- Accueil
- Lutte ouvrière n°1919
- Constitution européenne : Une "avancée démocratique"?
Leur société
Constitution européenne : Une "avancée démocratique"?
Parmi les nombreux arguments des partisans du "oui" à la Constitution européenne, revient souvent celui de l'avancée démocratique qu'elle constituerait.
Ainsi le Parti Socialiste, dans l'argumentaire de sa campagne intitulé "Ça vaut le coup de dire oui", explique: "Ratifier le traité, c'est renforcer les pouvoirs du Parlement. C'est faire le pari d'une montée en puissance du Parlement, composante la plus démocratique du système politique européen". Dans le journal Libération du mardi 10 mai, Matthieu Lemoine, un économiste à l'Observatoire français des conjonctures économiques, affirmait: "La Constitution permettra de donner naissance à un véritable chemin vers la démocratie, et c'est la raison pour laquelle il faut voter oui".

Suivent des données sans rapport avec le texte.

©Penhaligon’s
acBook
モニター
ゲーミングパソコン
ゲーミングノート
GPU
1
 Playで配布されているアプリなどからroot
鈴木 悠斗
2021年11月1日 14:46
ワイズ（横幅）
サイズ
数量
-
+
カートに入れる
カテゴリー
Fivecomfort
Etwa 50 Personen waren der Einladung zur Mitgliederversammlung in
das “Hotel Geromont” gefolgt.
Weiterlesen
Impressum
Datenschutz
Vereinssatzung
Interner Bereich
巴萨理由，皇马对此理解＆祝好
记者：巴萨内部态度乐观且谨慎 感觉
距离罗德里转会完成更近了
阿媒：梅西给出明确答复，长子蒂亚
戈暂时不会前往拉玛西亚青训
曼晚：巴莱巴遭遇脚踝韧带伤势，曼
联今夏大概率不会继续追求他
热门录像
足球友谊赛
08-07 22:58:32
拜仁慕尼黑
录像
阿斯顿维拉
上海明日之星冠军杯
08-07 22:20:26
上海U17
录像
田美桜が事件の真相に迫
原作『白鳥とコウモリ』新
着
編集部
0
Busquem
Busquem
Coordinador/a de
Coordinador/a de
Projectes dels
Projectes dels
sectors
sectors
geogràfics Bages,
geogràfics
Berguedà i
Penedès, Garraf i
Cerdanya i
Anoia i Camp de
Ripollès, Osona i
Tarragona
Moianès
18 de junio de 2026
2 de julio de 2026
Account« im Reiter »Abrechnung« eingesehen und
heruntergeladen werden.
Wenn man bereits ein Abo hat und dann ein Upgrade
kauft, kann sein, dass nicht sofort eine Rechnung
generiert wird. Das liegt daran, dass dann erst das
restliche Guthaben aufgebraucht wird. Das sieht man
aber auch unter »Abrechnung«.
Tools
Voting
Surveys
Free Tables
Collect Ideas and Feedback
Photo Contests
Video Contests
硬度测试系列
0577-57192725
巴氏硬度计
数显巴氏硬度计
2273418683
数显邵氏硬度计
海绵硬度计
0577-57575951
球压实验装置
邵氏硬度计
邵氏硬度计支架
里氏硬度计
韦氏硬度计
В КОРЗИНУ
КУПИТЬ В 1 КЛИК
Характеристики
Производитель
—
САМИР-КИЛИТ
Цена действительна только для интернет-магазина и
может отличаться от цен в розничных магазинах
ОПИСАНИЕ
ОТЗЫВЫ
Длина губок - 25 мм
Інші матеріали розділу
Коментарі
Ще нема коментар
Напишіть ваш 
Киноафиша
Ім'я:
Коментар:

Le fonctionnement de l'Europe défini dans la Constitution serait donc plus démocratique, en particulier grâce au renforcement des pouvoirs du Parlement européen. Contrairement aux autres institutions décisionnaires, telles que le Conseil des ministres qui réunit les ministres des différents pays de l'UE et la Commission dont les membres sont désignés par les États, le Parlement européen serait censé "représenter les peuples" qui composent l'Union européenne.
Mais les modalités de l'élection des députés européens ne sont même pas les mêmes partout. Le découpage en circonscriptions, par exemple, varie selon les États: pour onze d'entre eux les listes sont présentées à l'échelon national, alors qu'ailleurs le nombre de régions varie. Ce Parlement n'est par ailleurs pas élu partout à la proportionnelle intégrale. Ainsi en France, où le seuil est à 5%, il fallait en fait, aux dernières élections européennes de 2004, qu'une liste recueille, selon les circonscriptions, 6,80 à 11,34% des voix pour avoir un élu.

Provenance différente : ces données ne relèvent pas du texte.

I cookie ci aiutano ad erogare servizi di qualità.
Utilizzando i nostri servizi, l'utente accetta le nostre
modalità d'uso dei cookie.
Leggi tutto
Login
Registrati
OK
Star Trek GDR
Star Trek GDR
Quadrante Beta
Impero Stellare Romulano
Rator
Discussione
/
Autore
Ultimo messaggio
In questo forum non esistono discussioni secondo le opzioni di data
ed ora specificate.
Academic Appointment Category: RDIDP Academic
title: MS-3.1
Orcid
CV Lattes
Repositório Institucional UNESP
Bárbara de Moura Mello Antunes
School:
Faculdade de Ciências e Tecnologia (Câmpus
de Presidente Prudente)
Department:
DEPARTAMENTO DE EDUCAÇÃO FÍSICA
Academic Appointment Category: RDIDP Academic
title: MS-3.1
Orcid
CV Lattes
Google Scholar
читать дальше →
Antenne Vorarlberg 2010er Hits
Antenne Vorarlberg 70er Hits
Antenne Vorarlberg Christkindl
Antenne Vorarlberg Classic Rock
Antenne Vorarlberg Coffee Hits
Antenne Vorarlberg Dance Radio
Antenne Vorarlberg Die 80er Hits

Qu'en est-il des pouvoirs accrus de ce Parlement, qui le rendraient plus "démocratique"? L'article I-20 de la Constitution précise que "le Parlement européen exerce, conjointement avec le Conseil des ministres, les fonctions législatives et budgétaires". Les partisans socialistes du oui exultent: "Le Parlement devient co-législateur à égalité avec le Conseil des ministres, notamment en matière budgétaire". Certes, le rôle législatif du Parlement européen s'est progressivement accru depuis le traité de Maastricht de 1992. Mais il n'a toujours pas l'initiative des lois, dont le monopole est gardé par la Commission. Mais, au-delà du fonctionnement des institutions tel qu'il est défini dans le texte de la Constitution, il y a la pratique. Tout le monde sait combien les lobbies des grands groupes industriels et financiers pèsent sur les décisions prises aussi bien par les membres de la Commission que par les députés.

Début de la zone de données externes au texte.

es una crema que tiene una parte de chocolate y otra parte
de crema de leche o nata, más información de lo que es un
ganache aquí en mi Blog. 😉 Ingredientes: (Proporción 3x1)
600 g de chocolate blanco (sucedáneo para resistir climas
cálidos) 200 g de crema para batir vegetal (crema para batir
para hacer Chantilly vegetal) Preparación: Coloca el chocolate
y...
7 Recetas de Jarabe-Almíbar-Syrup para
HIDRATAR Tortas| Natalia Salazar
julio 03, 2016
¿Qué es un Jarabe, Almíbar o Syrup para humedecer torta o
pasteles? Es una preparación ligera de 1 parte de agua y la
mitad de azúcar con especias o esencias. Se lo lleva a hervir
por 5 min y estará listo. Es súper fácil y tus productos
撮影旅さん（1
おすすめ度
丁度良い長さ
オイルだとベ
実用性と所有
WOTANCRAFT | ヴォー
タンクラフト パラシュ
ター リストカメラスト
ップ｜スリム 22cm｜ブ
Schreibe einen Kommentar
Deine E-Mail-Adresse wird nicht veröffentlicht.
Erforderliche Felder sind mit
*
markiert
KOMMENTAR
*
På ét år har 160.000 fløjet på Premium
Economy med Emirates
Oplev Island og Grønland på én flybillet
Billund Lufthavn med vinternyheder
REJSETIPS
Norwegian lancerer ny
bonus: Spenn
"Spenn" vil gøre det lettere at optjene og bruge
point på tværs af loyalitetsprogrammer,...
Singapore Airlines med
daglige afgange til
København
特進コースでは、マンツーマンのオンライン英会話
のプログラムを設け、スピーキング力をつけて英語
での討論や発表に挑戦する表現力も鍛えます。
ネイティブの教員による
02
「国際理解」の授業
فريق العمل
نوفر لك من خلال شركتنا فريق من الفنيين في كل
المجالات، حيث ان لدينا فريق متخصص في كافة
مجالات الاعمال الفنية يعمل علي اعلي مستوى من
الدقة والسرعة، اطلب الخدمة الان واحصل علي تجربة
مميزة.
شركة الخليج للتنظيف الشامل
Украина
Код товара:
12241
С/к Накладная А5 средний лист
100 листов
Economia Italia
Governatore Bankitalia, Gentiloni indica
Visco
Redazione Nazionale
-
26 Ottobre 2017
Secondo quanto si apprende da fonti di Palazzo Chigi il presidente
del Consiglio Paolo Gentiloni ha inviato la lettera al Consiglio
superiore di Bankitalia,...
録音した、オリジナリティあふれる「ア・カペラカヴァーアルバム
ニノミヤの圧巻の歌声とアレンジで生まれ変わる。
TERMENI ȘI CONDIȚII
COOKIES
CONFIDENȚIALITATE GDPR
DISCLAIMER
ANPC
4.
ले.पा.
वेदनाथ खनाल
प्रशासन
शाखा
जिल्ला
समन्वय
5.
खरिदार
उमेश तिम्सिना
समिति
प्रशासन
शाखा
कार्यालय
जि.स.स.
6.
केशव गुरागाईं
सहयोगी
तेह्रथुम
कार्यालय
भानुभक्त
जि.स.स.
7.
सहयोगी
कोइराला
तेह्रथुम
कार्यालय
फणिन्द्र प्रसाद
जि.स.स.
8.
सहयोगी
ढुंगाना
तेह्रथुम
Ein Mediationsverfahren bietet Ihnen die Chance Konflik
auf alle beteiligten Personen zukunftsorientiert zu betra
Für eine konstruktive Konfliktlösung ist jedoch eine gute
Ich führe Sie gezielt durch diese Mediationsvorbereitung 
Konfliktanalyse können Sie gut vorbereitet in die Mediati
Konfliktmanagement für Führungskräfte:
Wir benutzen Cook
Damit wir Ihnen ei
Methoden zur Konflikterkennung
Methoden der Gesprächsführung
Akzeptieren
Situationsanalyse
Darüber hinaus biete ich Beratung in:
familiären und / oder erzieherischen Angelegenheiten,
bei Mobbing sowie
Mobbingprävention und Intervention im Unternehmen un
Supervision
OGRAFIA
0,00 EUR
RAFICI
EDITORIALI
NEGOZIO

"Si la politique menée par la Commission ne nous plaît pas, nous pourrons à juste titre sanctionner la majorité sortante aux élections européennes et élire une nouvelle majorité au Parlement", se réjouit naïvement, ou pas, Matthieu Lemoine. Cela serait à peu près aussi efficace qu'en France, où les travailleurs ont voté plus d'une fois pour sanctionner la politique qu'ils désapprouvaient, sans que cela change quoi que ce soit, tant les dés sont pipés, dès lors que l'on laisse à la grande bourgeoisie la possibilité de contrôler, grâce à son argent, toute la société. Ce Parlement européen "composante la plus démocratique du système politique européen" selon les partisans socialistes du oui, est au fond à peu près à l'image des Parlements nationaux. Et ce n'est pas une référence!